Undang-Undang No.4 Tahun 2023 tentang Pengembangan dan Penguatan Sektor Keuangan (UU PPSK) mengubah berbagai ketentuan dalam UU No. 10 Tahun 1998 tentang Perubahan Atas UU No. 7 Tahun 1992 tentang Perbankan (UU Perbankan, salah satunya mengenai rahasia bank. Kini, ada berbagai pengecualian baru atas rahasia bank. Sementara itu, yang dimaksud rahasia bank masih sama yaitu informasi yang berhubungan dengan keterangan mengenai nasabah penyimpan dan simpanannya. Jika nasabah penyimpan adalah juga nasabah debitur atau peminjam, yang menjadi rahasia bank hanyalah informasinya sebagai nasabah penyimpan.

Konsep mengenai rahasia bank telah mengalami perjalanan panjang sejak diperkenalkan dalam Peraturan Pemerintah Pengganti Undang-undang No.23 Tahun 1960 tentang Rahasia Bank. Dalam aturan tersebut, bank dilarang memberikan keterangan tentang keadaan keuangan langganannya dan hal lain yang harus dirahasiakan bank menurut kelaziman dalam dunia perbankan.

Baca Juga:

Adapun tujuan diperkenalkannya rahasia bank dalam ketentuan ini untuk kepentingan bank sendiri. Tepatnya karena bank memerlukan kepercayaan dari masyarakat agar mau menyimpan uangnya di bank. Asumsinya adalah kepercayaan tersebut hanya timbul apabila ada jaminan bahwa pengetahuan bank tentang simpanan yang ada di bawah penguasaannya tidak akan disalahgunakan. Karenanya, ketentuan ini menegaskan bahwa bank harus memegang teguh rahasia bank. Namun, apa yang dimaksud dengan rahasia bank itu sendiri dianggap tak perlu ditegaskan secara terperinci.

Selanjutnya, baik UU Pokok-Pokok Perbankan Tahun 1967 maupun UU Perbankan Tahun 1992 memberikan pengertian yang mirip. Kedua ketentuan ini juga menggunakan dasar pemikiran dan asumsi yang hampir sama dengan ketentuan sebelumnya yaitu bahwa kerahasiaan diperlukan agar masyarakat mau mempercayakan uangnya pada bank. Kepercayaan ini muncul jika ada jaminan bahwa pengetahuan bank tentang simpanan dan keadaan keuangan nasabah tidak akan disalahgunakan.

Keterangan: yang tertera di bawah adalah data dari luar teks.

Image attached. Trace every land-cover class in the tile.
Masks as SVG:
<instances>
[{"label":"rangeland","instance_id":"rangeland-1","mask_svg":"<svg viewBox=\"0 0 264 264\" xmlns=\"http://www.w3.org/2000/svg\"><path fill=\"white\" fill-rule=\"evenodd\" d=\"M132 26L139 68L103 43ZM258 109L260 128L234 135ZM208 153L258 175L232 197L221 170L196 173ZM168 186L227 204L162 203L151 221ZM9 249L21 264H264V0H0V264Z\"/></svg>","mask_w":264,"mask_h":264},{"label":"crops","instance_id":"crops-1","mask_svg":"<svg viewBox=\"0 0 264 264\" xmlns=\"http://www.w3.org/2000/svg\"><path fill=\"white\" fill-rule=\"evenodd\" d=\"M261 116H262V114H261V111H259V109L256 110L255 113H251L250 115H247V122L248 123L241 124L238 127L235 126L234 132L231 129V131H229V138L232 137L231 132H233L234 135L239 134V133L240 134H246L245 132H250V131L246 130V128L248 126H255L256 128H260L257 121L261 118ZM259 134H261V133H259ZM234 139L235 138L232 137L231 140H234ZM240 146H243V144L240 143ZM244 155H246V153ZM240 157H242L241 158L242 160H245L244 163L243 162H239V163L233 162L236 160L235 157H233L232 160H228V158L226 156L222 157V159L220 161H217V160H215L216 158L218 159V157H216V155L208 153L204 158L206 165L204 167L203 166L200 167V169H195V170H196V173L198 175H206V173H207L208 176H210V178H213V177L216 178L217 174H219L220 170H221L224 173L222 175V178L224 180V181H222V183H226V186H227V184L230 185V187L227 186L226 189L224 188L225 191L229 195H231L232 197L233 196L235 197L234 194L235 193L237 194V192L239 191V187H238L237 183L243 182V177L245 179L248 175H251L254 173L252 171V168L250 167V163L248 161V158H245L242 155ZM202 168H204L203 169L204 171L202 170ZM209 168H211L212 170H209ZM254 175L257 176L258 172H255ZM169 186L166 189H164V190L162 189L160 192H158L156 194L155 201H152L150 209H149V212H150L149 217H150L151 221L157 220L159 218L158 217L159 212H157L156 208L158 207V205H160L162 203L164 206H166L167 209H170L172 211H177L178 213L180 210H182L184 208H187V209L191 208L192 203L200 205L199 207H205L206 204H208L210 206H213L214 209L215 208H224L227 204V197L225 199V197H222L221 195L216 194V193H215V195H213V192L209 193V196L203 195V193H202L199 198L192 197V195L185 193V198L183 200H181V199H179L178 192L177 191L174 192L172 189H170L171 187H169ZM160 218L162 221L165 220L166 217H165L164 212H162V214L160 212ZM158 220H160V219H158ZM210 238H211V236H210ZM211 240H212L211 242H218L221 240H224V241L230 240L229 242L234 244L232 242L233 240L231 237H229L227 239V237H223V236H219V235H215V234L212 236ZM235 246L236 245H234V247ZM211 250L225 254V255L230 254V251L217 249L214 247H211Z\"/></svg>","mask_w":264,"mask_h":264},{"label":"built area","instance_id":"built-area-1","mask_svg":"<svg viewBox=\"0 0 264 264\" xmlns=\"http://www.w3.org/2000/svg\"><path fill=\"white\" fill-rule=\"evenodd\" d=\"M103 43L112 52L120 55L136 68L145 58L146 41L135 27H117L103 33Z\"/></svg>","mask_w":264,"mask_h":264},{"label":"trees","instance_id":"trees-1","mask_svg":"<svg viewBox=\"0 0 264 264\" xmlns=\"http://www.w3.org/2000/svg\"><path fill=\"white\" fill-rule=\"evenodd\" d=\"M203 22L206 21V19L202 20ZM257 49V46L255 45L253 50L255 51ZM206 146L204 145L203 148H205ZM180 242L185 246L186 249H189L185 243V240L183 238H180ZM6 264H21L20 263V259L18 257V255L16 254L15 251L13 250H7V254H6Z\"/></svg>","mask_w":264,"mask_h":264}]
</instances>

Dalam ketentuan ini, rahasia bank didefinisikan sebagai segala sesuatu yang berhubungan dengan keuangan dan hal lain dari nasabah bank, yang menurut kelaziman dunia perbankan wajib dirahasiakan. Dengan demikian, sama seperti ketentuan sebelumnya, keduanya masih mengandalkan “kelaziman” dalam dunia perbankan sebagai batasan rahasia bank. Dalam perkembangannya definisi ini dianggap terlalu luas, sehingga akses terhadap informasi yang dimiliki bank menjadi sangat tertutup.

Pasca terjadinya krisis perbankan di Indonesia definisi tersebut diubah dengan UU No.10 Tahun 1998 tentang Perbankan. Ketentuan ini menjelaskan bahwa fungsi kontrol sosial terhadap lembaga perbankan perlu ditingkatkan, sehingga ketentuan mengenai rahasia bank yang selama ini sangat tertutup harus ditinjau ulang.